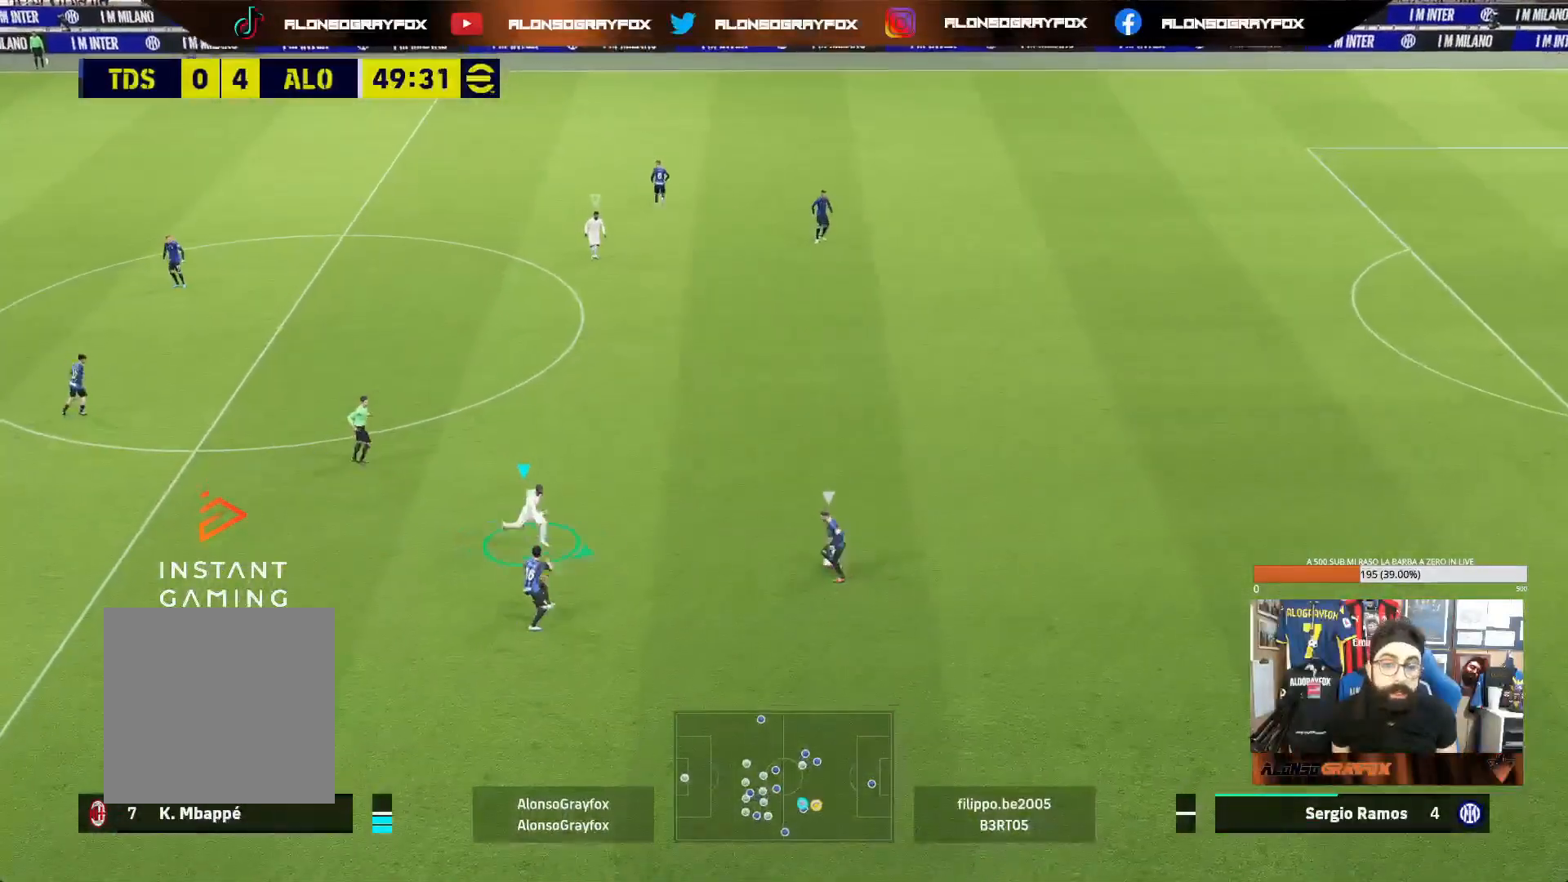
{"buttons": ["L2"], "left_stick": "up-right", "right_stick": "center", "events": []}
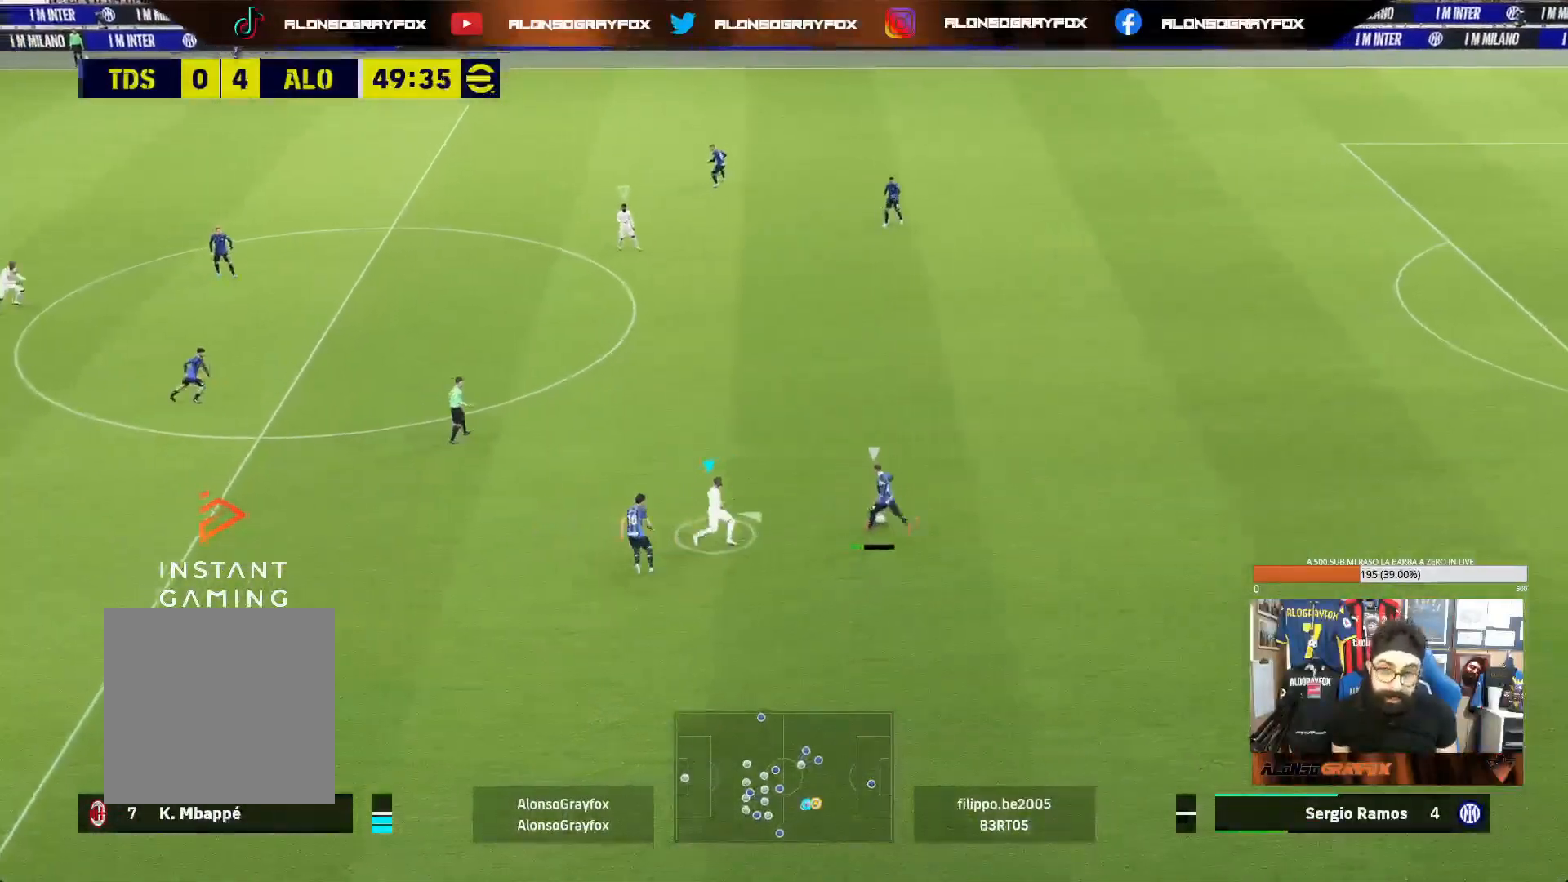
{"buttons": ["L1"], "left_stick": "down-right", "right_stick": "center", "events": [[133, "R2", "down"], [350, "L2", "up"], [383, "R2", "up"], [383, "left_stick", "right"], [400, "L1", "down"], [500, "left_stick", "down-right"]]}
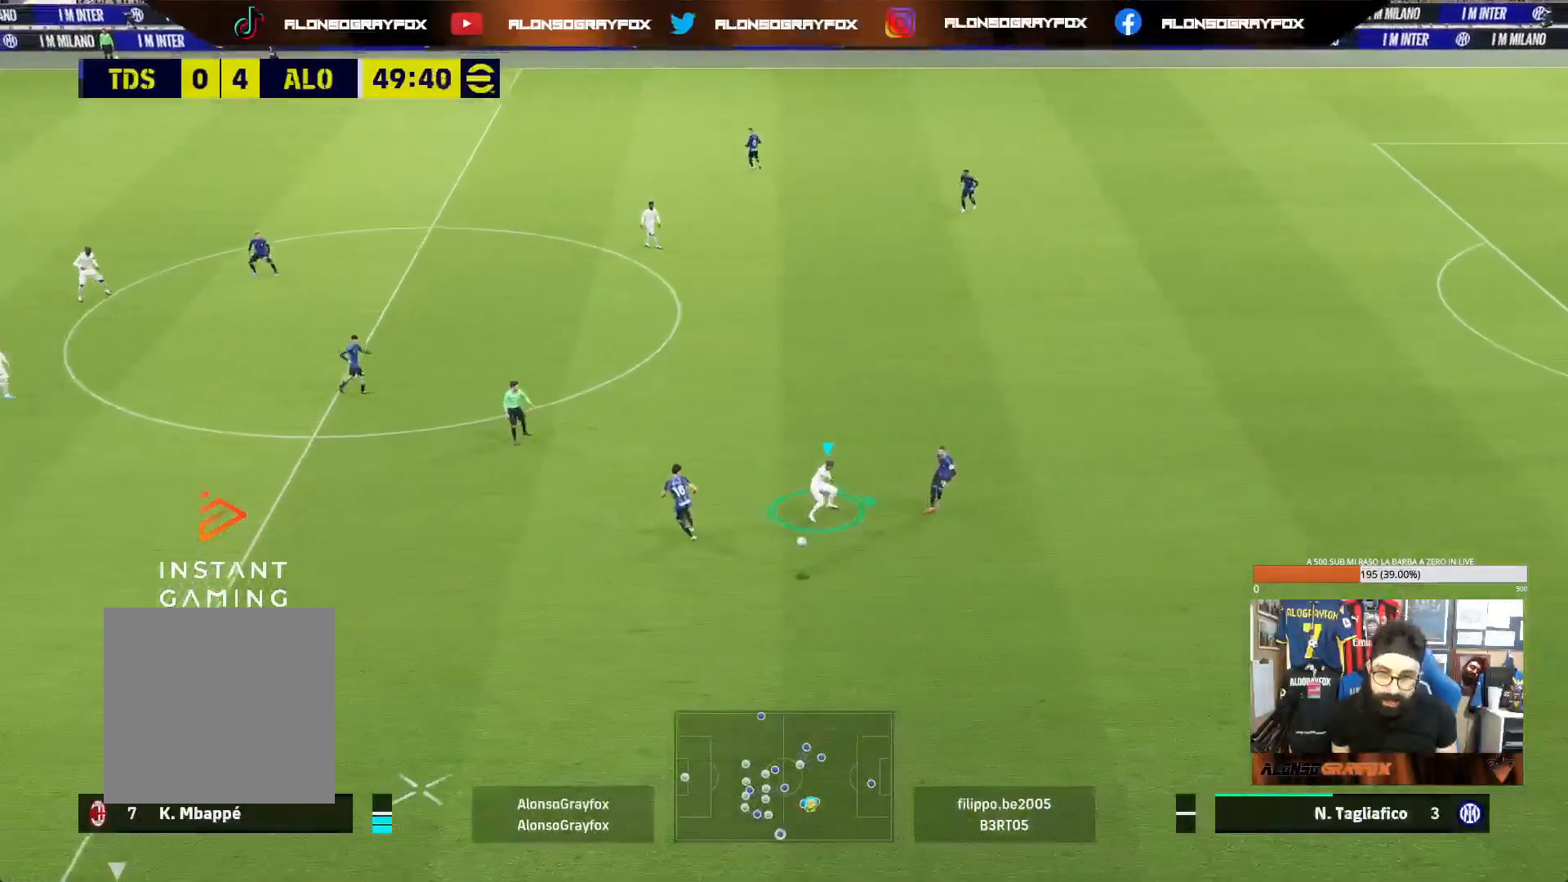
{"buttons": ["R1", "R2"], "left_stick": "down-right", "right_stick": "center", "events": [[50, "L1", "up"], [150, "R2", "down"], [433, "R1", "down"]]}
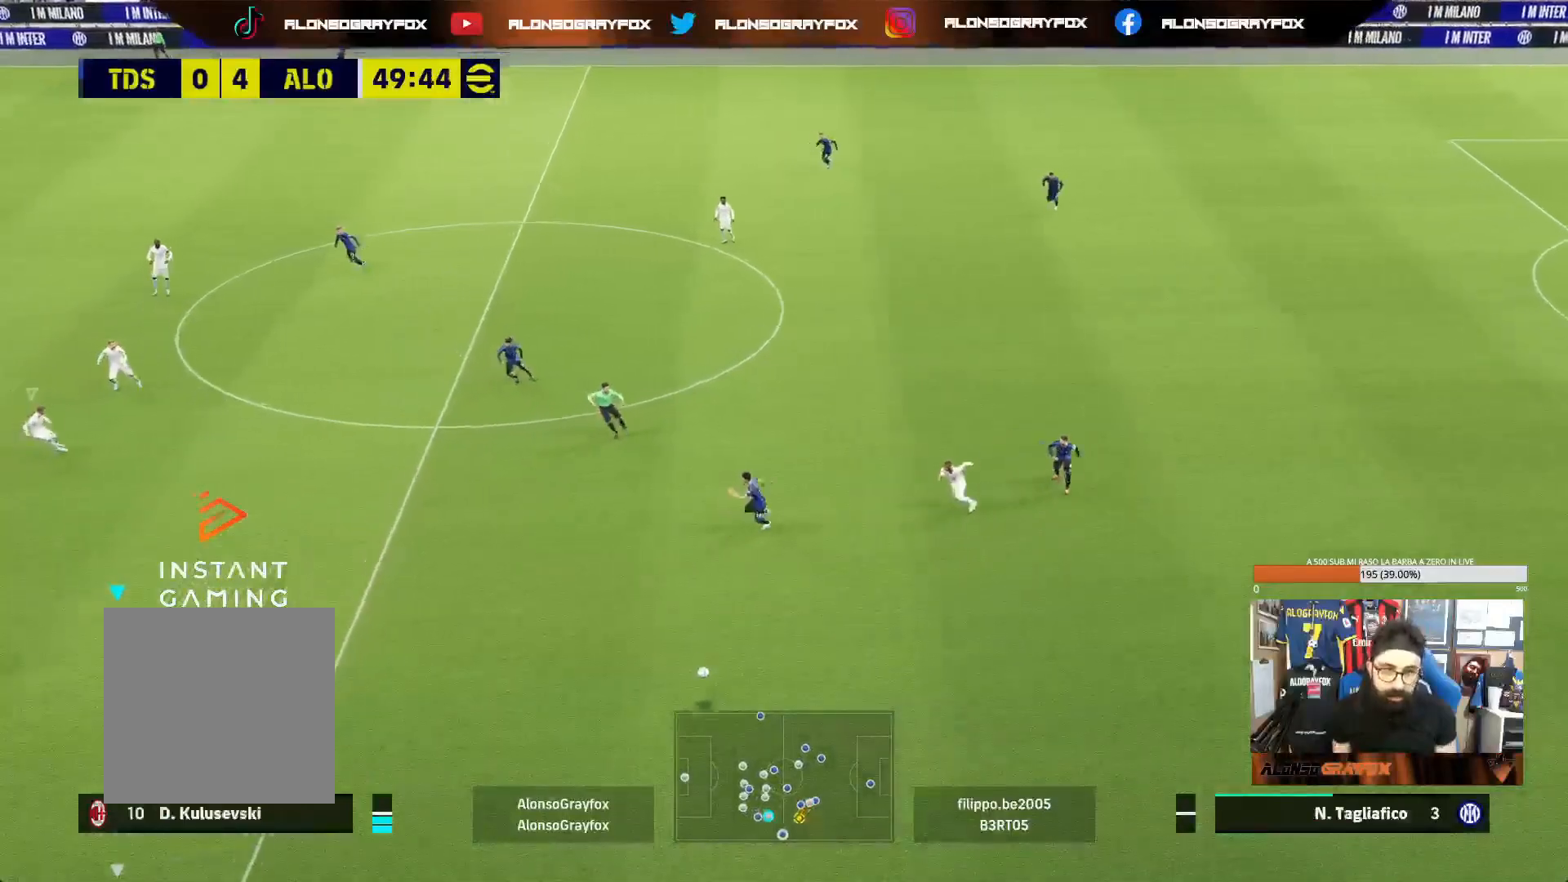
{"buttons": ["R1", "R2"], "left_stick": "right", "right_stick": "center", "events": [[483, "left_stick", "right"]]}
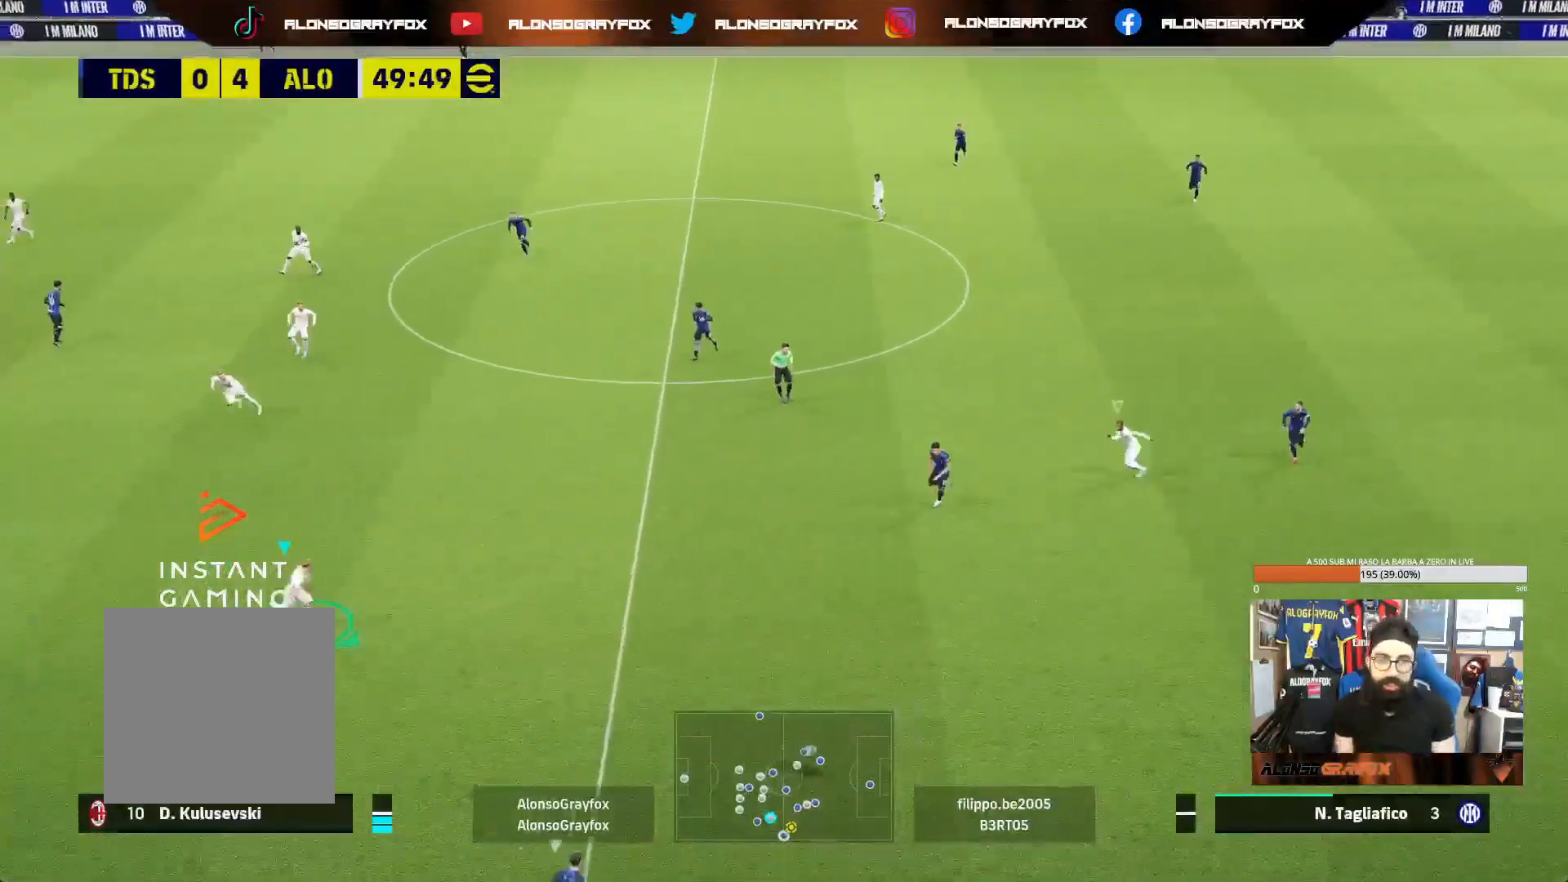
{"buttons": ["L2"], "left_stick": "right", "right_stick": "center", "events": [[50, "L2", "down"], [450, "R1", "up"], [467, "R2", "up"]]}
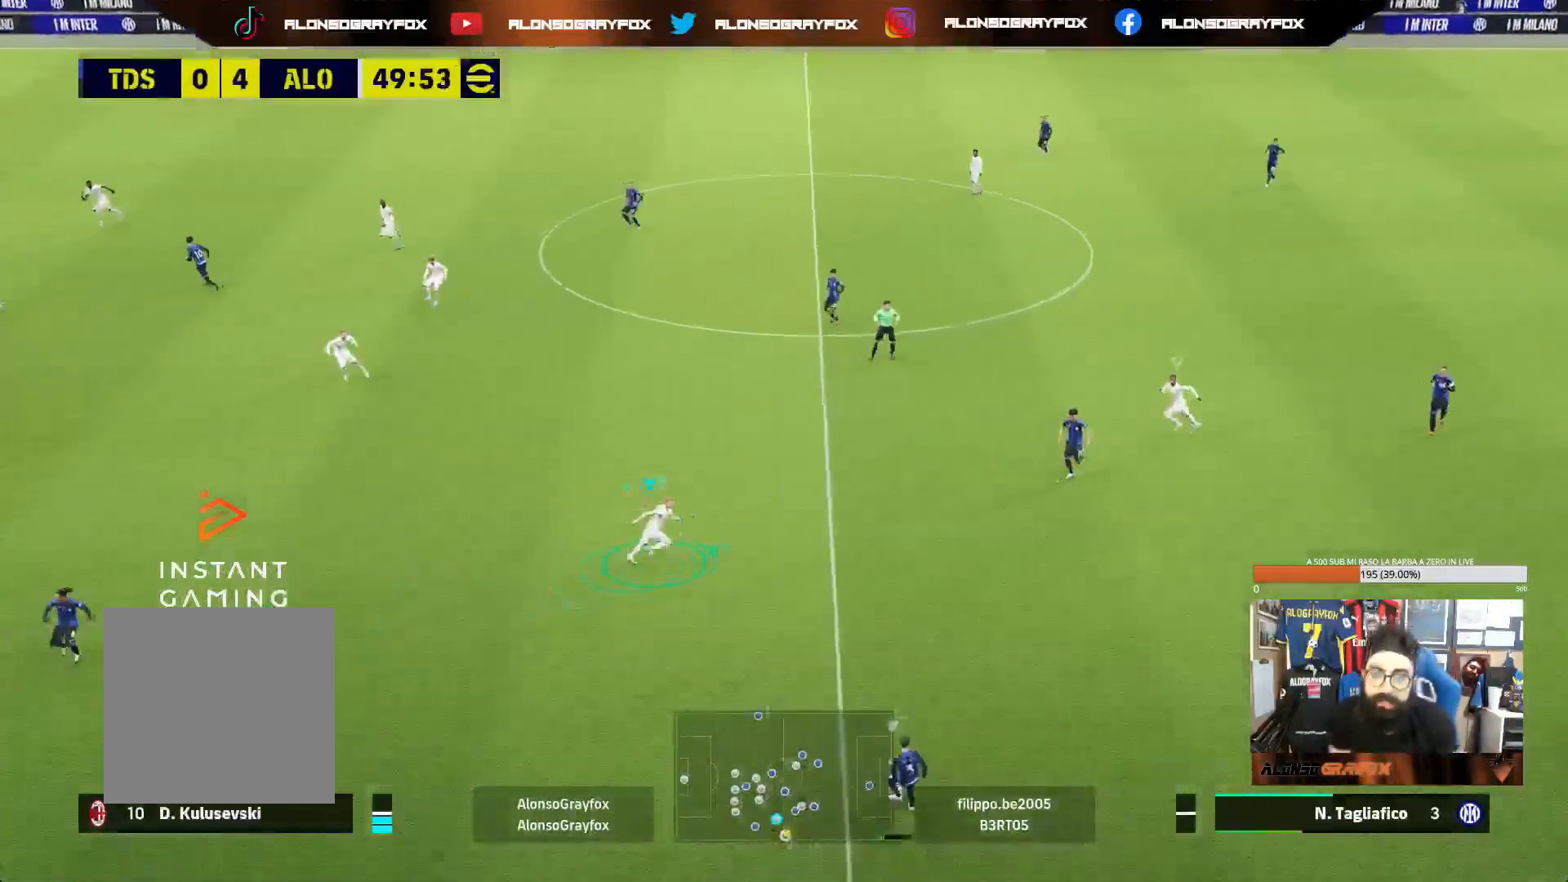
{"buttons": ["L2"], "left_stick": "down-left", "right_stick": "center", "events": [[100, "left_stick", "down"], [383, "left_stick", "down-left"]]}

What you have to do:
Once the pictures are set aside, repeat the data above exactly.

Reply to the exercise:
{"buttons": ["L2"], "left_stick": "up-right", "right_stick": "center", "events": []}
{"buttons": ["L1"], "left_stick": "down-right", "right_stick": "center", "events": [[133, "R2", "down"], [350, "L2", "up"], [383, "R2", "up"], [383, "left_stick", "right"], [400, "L1", "down"], [500, "left_stick", "down-right"]]}
{"buttons": ["R1", "R2"], "left_stick": "down-right", "right_stick": "center", "events": [[50, "L1", "up"], [150, "R2", "down"], [433, "R1", "down"]]}
{"buttons": ["R1", "R2"], "left_stick": "right", "right_stick": "center", "events": [[483, "left_stick", "right"]]}
{"buttons": ["L2"], "left_stick": "right", "right_stick": "center", "events": [[50, "L2", "down"], [450, "R1", "up"], [467, "R2", "up"]]}
{"buttons": ["L2"], "left_stick": "down-left", "right_stick": "center", "events": [[100, "left_stick", "down"], [383, "left_stick", "down-left"]]}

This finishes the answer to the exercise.